Hi! Happy new year! This is a really spooky and cosmic time for us astrologists, so bear with me. I hope your planets stay aligned this year! I feel like mine are already totally not aligned LOL! Let’s do this!
Oh, and if you want to get in touch with me, well, sorry! I don’t have an email LOL I think it’s all being monitored and government mind control and microwaves and stuff BUT you can email Nexus and they’ll pass it along to me.
Now that I’m talking about microwaves I’m hungry LOL!
Aries: Hi! Hope you had good holidays with lots of rest because LOL you’ve got a hell of a January ahead of you! Watch out for men named Bob, or Bobby, and women named Jane! Hopefully that’s not, like, your mom or best friend or something!
Taurus: Taurus! What’s going on? How’s the big bull sign doing LOL. Well, you seem like you have your ducks in a row, but I don’t know if you do. Double check that your Ts are dotted and all that!
Gemini: At some point over the break, I thought, maybe I’ll stop writing this column. Every time I’m finished I crumble to the floor twitching and crying, it takes so much out of me! But then I think, Gemini, what’s up! Gemini needs me. So, I’m back! Watch out for back bacon. LOL totally not just saying that because when I said “back” there a while ago it made me think of back bacon. It’s what I saw in the stars! Sometimes I see food LOL.
Cancer: Uh-oh, now I’m hungry! Let’s do this: 64 is good, 198 is very bad, networking and branding, I still don’t know what either of those words mean, but you should focus on them, bye.

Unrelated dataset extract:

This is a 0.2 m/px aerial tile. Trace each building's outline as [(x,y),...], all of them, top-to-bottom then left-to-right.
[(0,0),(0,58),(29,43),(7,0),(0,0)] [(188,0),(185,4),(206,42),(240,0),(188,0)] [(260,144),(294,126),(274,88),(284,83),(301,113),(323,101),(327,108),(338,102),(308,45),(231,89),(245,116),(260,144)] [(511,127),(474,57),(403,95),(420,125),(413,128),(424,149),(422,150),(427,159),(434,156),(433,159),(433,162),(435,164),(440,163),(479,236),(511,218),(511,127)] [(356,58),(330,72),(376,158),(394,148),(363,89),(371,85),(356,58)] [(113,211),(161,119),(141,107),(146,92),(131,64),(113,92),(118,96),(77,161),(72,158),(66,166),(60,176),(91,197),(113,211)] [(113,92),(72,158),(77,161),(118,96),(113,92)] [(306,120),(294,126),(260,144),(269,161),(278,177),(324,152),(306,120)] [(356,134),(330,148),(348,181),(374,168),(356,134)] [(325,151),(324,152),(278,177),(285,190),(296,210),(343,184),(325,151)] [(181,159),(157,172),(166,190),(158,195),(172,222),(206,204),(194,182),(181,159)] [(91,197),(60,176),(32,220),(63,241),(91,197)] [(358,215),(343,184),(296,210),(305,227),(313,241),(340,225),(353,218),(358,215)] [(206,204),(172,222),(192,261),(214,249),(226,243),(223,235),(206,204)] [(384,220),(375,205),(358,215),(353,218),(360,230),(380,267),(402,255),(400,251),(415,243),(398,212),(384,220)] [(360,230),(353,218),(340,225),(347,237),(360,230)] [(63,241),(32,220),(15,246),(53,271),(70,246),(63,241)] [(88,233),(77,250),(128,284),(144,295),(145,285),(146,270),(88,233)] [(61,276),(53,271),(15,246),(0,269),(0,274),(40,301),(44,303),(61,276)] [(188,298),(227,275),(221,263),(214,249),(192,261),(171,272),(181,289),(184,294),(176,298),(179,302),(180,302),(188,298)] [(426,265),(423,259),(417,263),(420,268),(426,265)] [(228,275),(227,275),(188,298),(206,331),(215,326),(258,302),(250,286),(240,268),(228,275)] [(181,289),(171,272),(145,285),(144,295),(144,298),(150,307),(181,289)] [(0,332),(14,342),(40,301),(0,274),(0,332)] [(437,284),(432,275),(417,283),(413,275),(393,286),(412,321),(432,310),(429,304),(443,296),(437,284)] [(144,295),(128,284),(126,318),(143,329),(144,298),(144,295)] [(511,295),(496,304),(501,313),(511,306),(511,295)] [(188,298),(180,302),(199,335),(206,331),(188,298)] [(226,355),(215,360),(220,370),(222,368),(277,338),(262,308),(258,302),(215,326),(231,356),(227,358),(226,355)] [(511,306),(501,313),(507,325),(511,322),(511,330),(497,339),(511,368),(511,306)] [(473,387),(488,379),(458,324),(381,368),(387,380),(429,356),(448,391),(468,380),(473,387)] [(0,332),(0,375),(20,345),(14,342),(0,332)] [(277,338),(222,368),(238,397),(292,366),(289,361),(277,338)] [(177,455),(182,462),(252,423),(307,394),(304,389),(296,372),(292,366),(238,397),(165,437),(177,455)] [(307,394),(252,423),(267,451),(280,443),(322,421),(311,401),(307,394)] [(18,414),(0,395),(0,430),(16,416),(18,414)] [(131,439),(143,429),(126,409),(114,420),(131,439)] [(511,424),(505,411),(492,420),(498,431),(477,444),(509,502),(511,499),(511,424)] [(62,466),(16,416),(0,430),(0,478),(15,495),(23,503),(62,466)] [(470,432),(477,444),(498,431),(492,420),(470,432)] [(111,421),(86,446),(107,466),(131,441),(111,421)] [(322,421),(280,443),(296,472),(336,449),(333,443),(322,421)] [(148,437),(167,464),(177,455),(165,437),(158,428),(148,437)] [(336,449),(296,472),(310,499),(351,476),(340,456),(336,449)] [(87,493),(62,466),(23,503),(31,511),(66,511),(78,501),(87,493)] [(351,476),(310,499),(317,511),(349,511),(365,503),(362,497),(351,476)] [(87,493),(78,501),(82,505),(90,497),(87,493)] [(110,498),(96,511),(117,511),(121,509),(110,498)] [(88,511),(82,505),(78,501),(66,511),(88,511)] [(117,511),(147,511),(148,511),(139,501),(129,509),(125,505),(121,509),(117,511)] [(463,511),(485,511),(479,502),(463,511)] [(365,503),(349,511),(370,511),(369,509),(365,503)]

Leo: So, I told you a while ago about Lee the Leo I met? We totally hung out a LOT over the holidays. Leos, you’re all good. I see squishy Saturn sundaes in your future! LOL.
Virgo: Virgos will be very vantastic in the future! LOL like fanastic!
Libra: Alright, let’s get serious. Libra, good things are going to happen as a result of karma and stuff. LOL I typed “karama”! Then I typed “typede”! Anyway, keep up the good work just being you!
Scorpio: Hi! Hope all is well. Because it won’t be for long! But hang in there: January might be a bummer, but February looks excellent. Whoa, long-term forecast! I didn’t know I could do that LOL!
Sagittarius: I’m still laughing over my “typede” and “karama”! I hope you found that funny, Sagittarius! Because there’s not much else worth smiling about in your near future! Too bad! Like your good pal Scorpio, that’ll change next month.
Capricorn: OMG there are so many signs!
Aquarius: Hold on a second: have I mentioned yet that I’m an Aquarius? I don’t think so! So, that’s totally cool. We’re, like, related! LOL let’s hang out!
Pisces: You again? You’re always after my sign (Aquarius!), closing things down, just being weird hanging around. But, fine: totally buy jellybeans this month, it’ll set off a chain reaction like you wouldn’t believe! LOL, wow!